The U.S. Court of Appeals for the 6th Circuit overturned the decision granting Brownback and Allen qualified immunity, paving the way for King to sue. But the government then petitioned the Supreme Court to instead grant them a different immunity. Under the Federal Tort Claims Act (FTCA), the government said, victims of federal government misconduct, like King, are prohibited from pursuing claims over constitutional infringements if they cannot pursue the feds via a state tort claim. "The government has essentially said 'if you lose one claim, you're out of luck, and you lose all of your claims,'" Anya Bidwell, an attorney at the Institute for Justice, which is representing King, said in a statement. "That's not how any other area of the law works and that's not how the FTCA should work, either. It turns a statute that was supposed to expand government accountability into one that swallows it up."

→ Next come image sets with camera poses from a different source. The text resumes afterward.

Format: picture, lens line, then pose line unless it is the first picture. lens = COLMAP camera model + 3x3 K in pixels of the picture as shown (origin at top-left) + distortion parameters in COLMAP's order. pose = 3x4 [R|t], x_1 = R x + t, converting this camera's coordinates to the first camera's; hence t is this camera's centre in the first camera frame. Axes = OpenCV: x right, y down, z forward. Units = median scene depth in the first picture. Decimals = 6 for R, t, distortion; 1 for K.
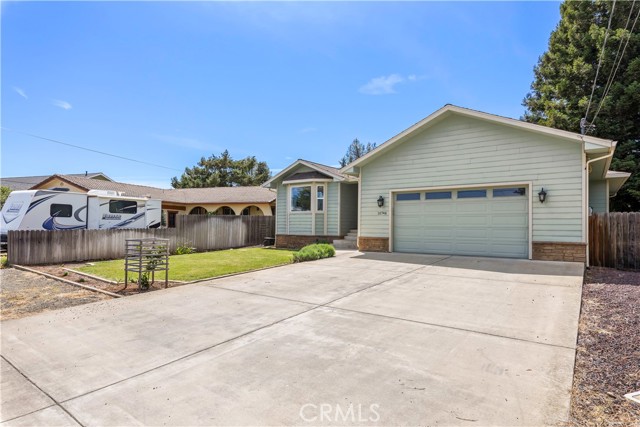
lens RADIAL K [[362.3, 0, 321.1], [0, 362.3, 220.2], [0, 0, 1]] dist [0.002242, 0.002379]
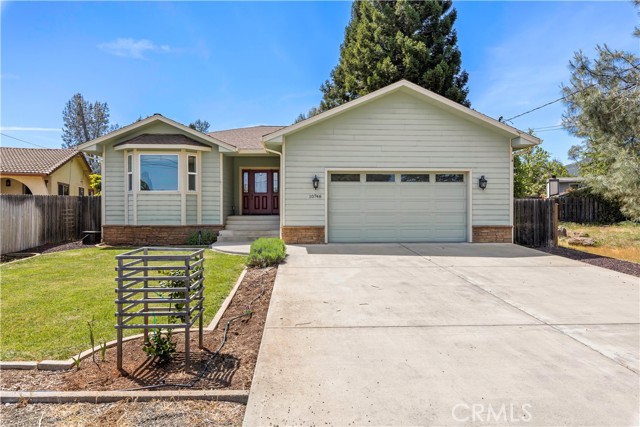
lens RADIAL K [[398.1, 0, 318.0], [0, 398.1, 212.0], [0, 0, 1]] dist [0.002789, 0.002257]
pose [[0.773931, -0.011920, 0.633158, -0.401179], [-0.005148, 0.999671, 0.025113, -0.006523], [-0.633249, -0.022695, 0.773615, 0.305723]]
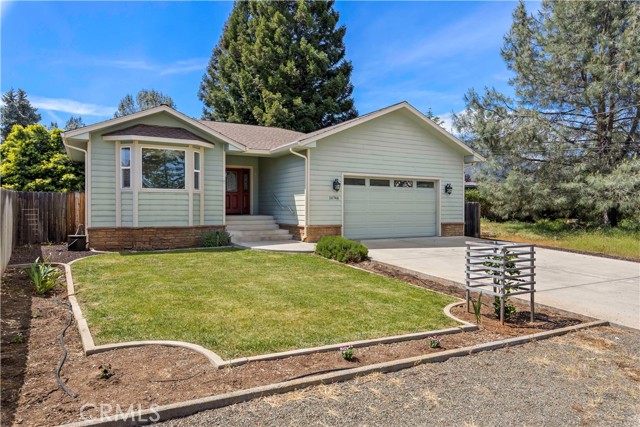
lens RADIAL K [[420.7, 0, 319.6], [0, 420.7, 215.1], [0, 0, 1]] dist [0.010168, 0.000728]
pose [[0.411958, -0.021226, 0.910956, -0.809187], [-0.017378, 0.999364, 0.031145, -0.008812], [-0.911037, -0.028661, 0.411327, 0.611208]]
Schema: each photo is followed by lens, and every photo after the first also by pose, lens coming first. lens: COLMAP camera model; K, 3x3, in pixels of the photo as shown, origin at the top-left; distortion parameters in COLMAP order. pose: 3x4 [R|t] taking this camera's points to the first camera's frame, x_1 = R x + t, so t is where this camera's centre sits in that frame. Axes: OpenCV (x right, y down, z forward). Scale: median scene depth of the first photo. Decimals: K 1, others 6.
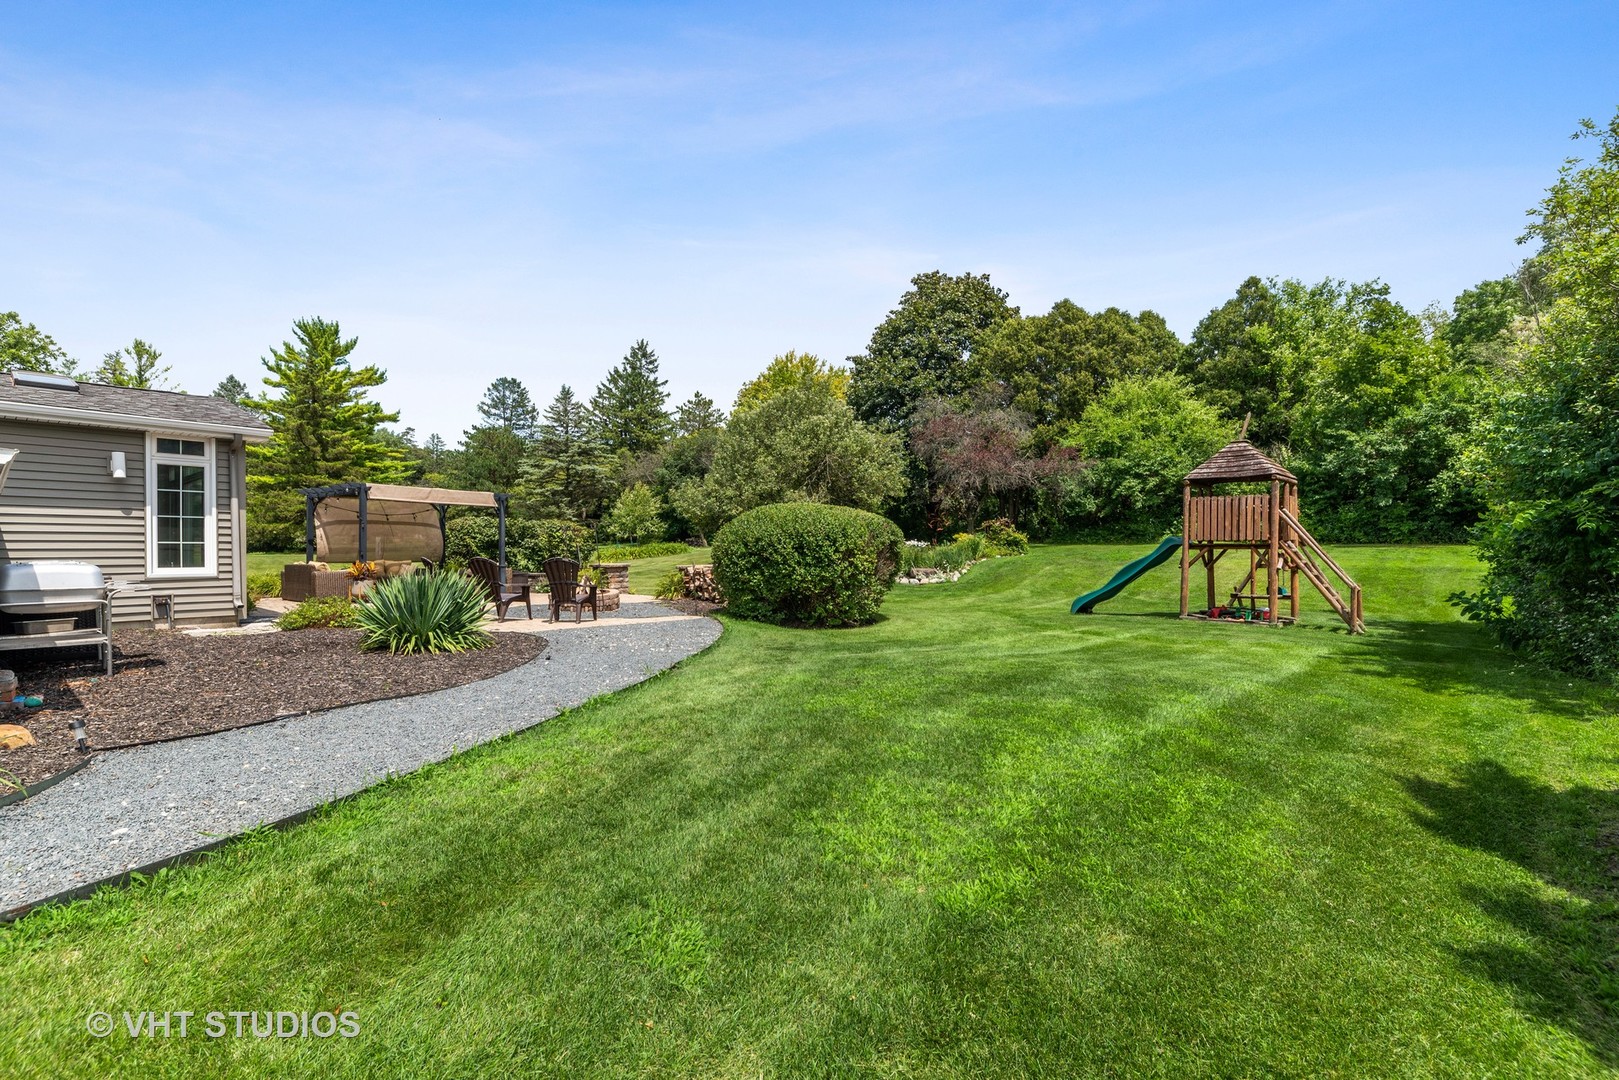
lens RADIAL K [[708.5, 0, 810.9], [0, 708.5, 557.2], [0, 0, 1]] dist [0.001369, 0.000614]
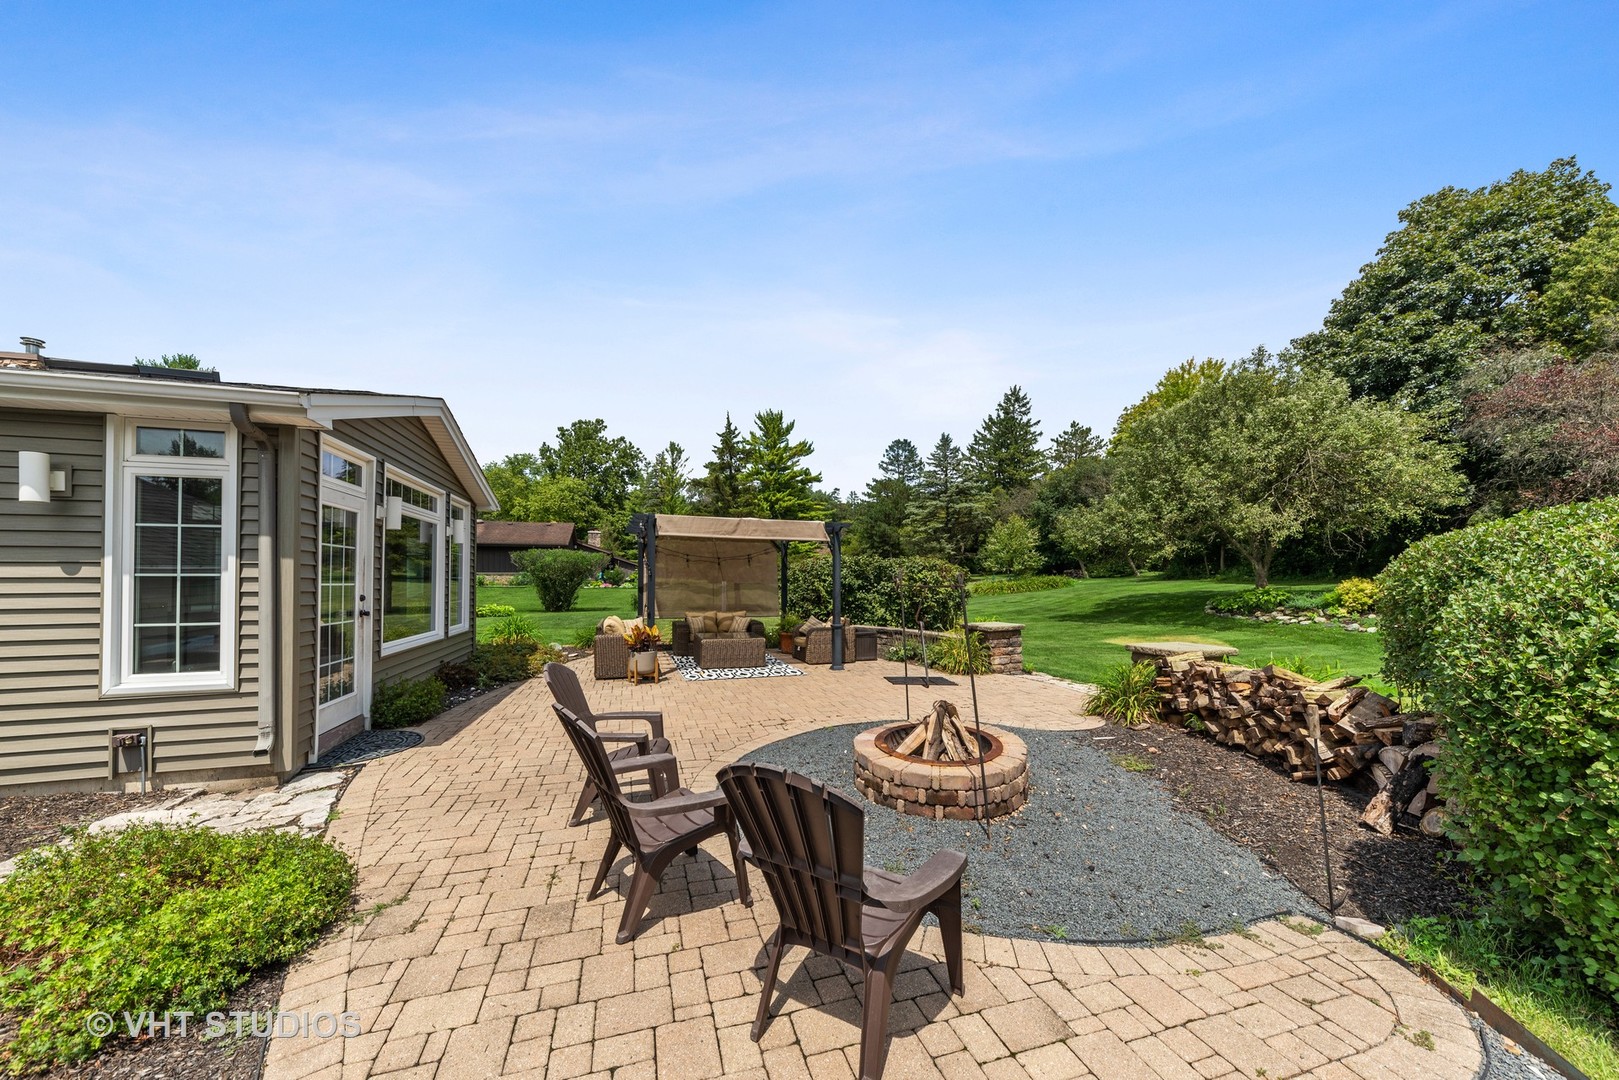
lens RADIAL K [[565.6, 0, 814.9], [0, 565.6, 566.9], [0, 0, 1]] dist [-0.000807, -0.001898]
pose [[0.843343, -0.010669, -0.537269, -0.070555], [-0.004108, 0.999646, -0.026299, -0.014064], [0.537359, 0.024386, 0.843001, 0.236122]]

In 2021, the Supreme Court volleyed the case back to the 6th Circuit, which granted the additional immunity. So it is now back to the high court to decide if government employees have even more license to violate the laws they are supposed to uphold.
Victims of federal misconduct have long faced an onerous road to recourse. As a teenage girl, Hamdi Mohamud found herself in a Minnesota jail, where she would remain for two years, after St. Paul police officer Heather Weyker filed bogus charges against her in connection with a sex trafficking ring Weyker fabricated. As a part of her "investigation," Weyker lied under oath, conjured fake evidence, and tampered with police reports. For that, she was denied qualified immunity. But because Weyker was working on a federal task force, Mohamud was prevented from suing, as federal officers are often afforded what amounts to absolute immunity. The Supreme Court further cemented that last year.
"Qualified immunity makes it very, very difficult to sue government officials," Patrick Jaicomo, who represents King at the Institute for Justice, told me in 2021. "This makes it impossible."
If the Supreme Court demurs at King's latest petition, then that process will somehow get even harder.